● **WORK ORDER**:
The answer must be every line from the entries below that contains "Patrick".

(Beginning of INFORMATION SUPPLIED)

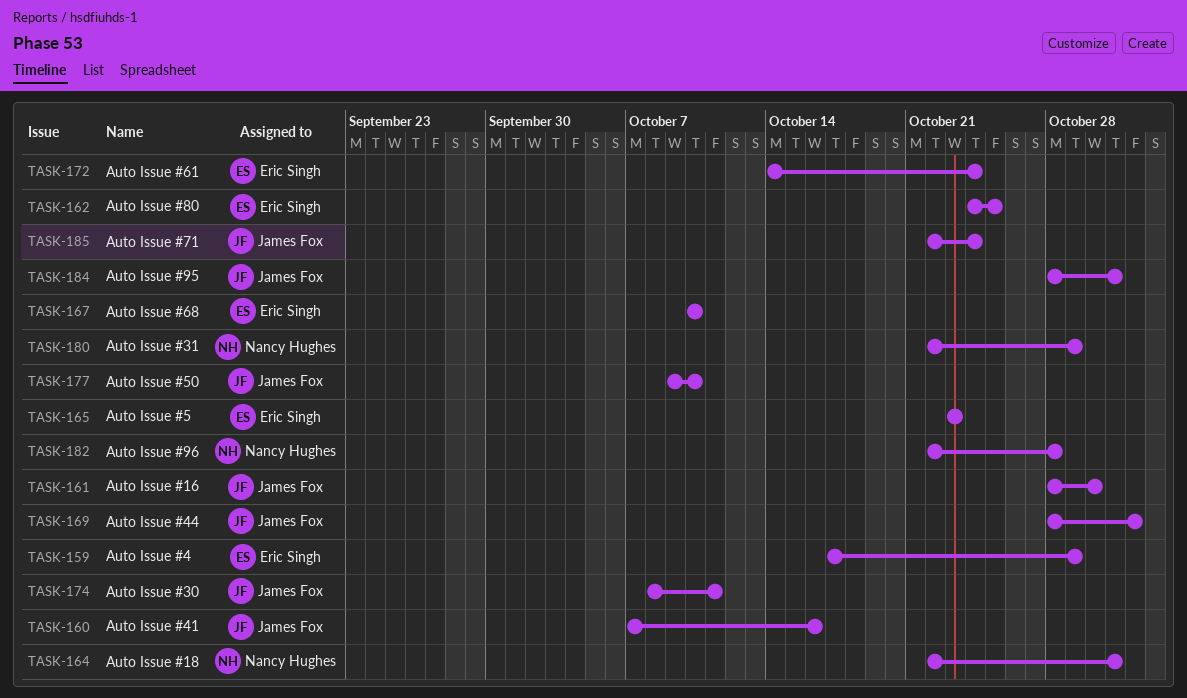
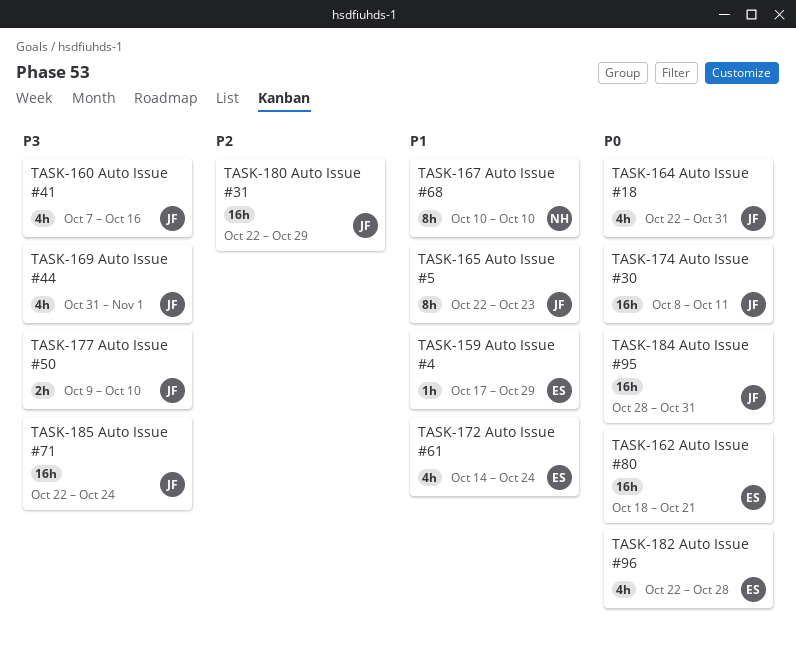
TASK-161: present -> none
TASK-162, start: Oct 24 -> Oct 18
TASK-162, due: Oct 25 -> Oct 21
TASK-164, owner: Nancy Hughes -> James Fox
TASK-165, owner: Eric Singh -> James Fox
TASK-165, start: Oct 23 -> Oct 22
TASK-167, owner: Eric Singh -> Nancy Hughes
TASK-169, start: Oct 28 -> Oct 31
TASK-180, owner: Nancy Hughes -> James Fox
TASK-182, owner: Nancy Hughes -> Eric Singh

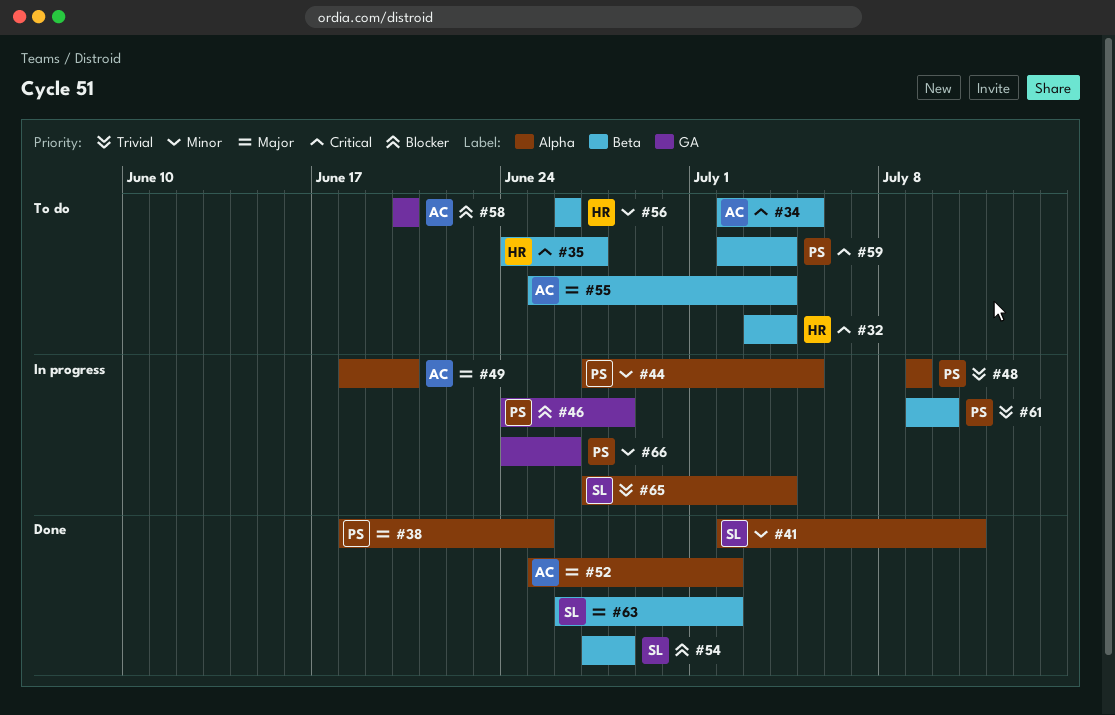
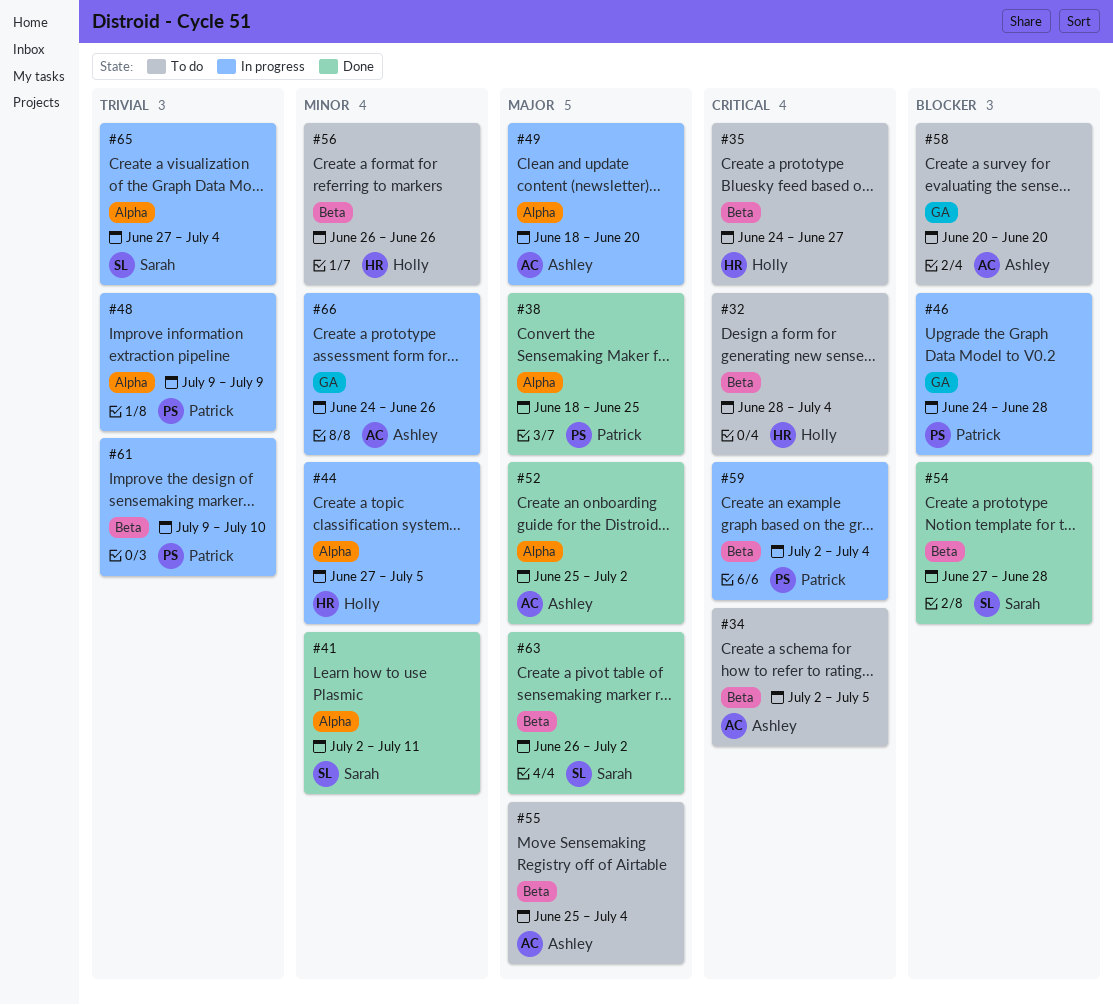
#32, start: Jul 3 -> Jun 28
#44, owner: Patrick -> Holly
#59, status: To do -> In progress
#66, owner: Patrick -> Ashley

(End of INFORMATION SUPPLIED)

● **SOLUTION BELOW**:
#44, owner: Patrick -> Holly
#66, owner: Patrick -> Ashley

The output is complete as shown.